## INSTRUCTIONS TO FOLLOW:
Turn the material below into a numbered list, starting at the line that contains "pose: elev=287.1 azim=216.0" and stopping after the line that contains "Dot at: (141, 252)". Omit blank lines, and leave the pictures out of your answer.

+++ GIVEN INFORMATION +++

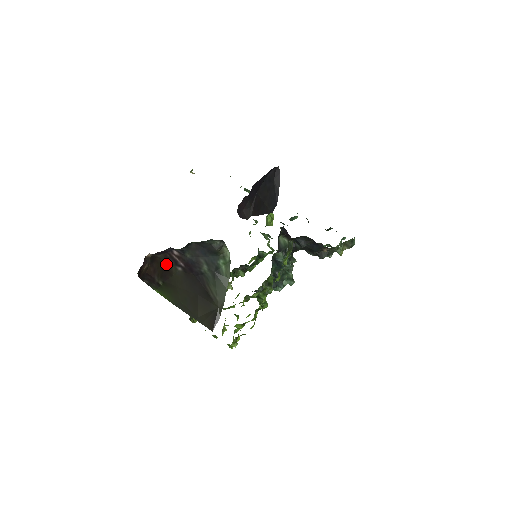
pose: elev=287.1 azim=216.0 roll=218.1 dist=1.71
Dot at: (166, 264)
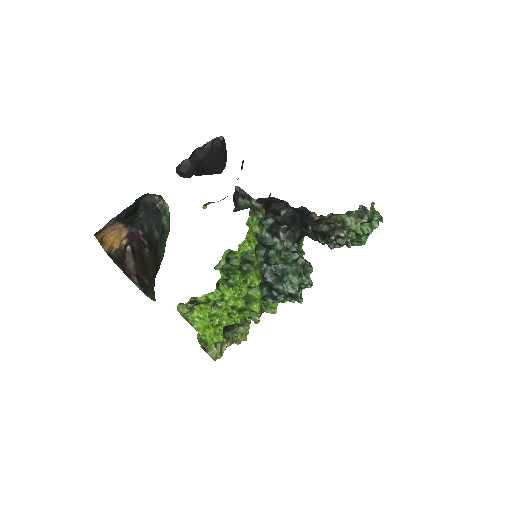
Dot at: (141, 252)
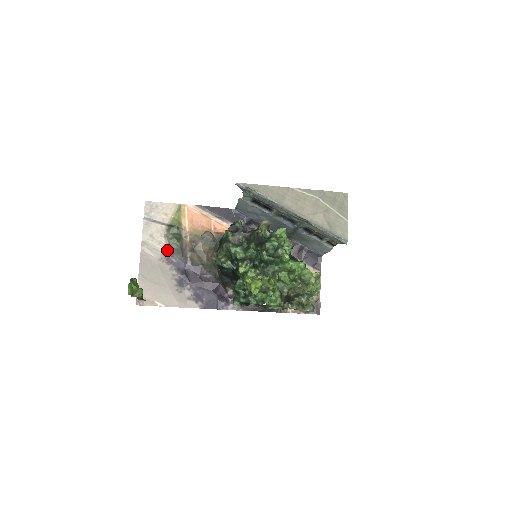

+++
+++ GIVEN INFORMATION +++

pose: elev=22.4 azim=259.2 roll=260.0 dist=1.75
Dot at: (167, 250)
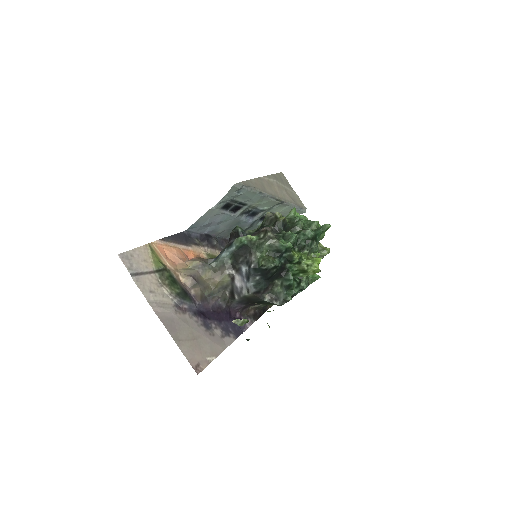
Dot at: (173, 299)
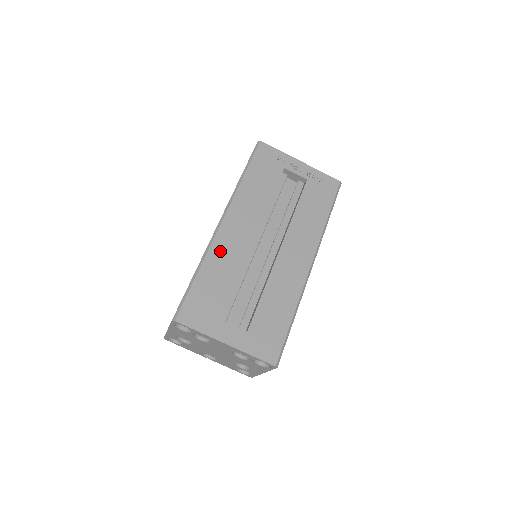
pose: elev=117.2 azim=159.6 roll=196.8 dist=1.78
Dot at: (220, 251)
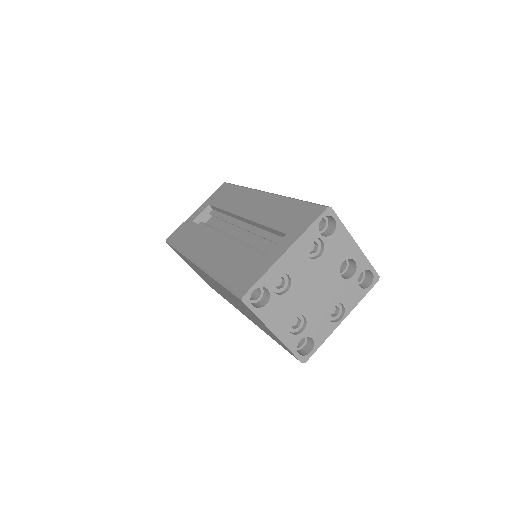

+++

## THE SOLUTION:
1. pose: elev=287.1 azim=216.0 roll=218.1 dist=1.71
2. Dot at: (166, 264)
3. Dot at: (141, 252)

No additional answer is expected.